Today Salvana is director of the Institute of Molecular Biology and Biotechnology at the National Institutes of Health in the Philippines and is a well-recognised infectious diseases expert. In 2013 he attended the IAP YPL workshop – an experience that had a profound impact on his life.
“Being selected as a YPL has meant that more will always be expected of me, both as a professional and as an individual,” he says.

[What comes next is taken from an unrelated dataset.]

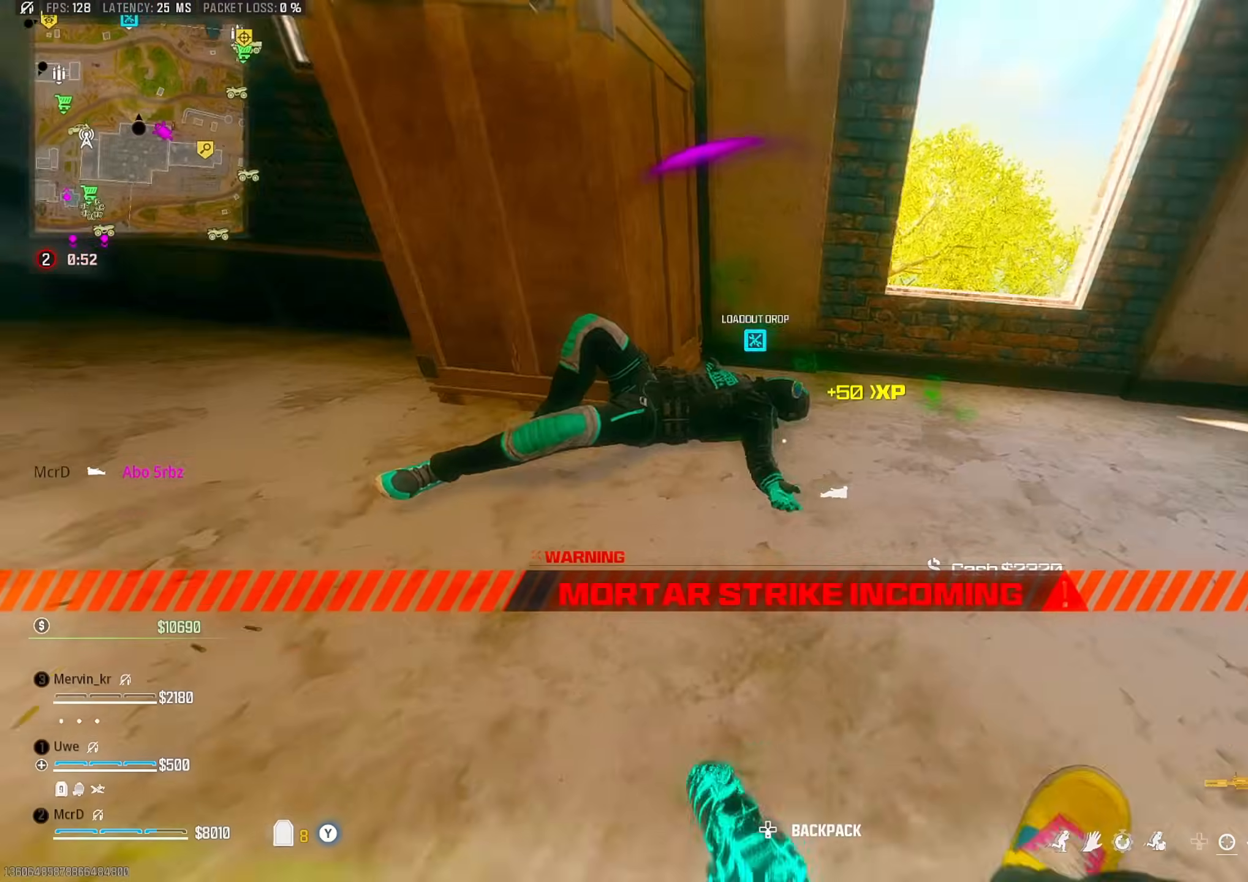
{"dt_ms": 500, "buttons": ["R1"], "left_stick": "down", "right_stick": "up-left", "events": [[50, "CROSS", "down"], [50, "left_stick", "down"], [100, "right_stick", "center"], [117, "left_stick", "left"], [133, "CROSS", "up"], [233, "right_stick", "left"], [300, "right_stick", "center"], [317, "left_stick", "down"], [367, "right_stick", "up-left"], [500, "R1", "down"]]}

“Physicians are already seen as academic leaders in their respective fields, but the recognition above and beyond the usual expectations has given me the drive to not only exceed academically but look at the larger impact of my work on society. It has made me push the envelope and look for ways to improve the human condition," he emphasised.
"If this includes putting on a costume to convince people that vaccines are important,” he concluded, “then I embrace the challenge and look forward to more novel ways in which we can save lives.”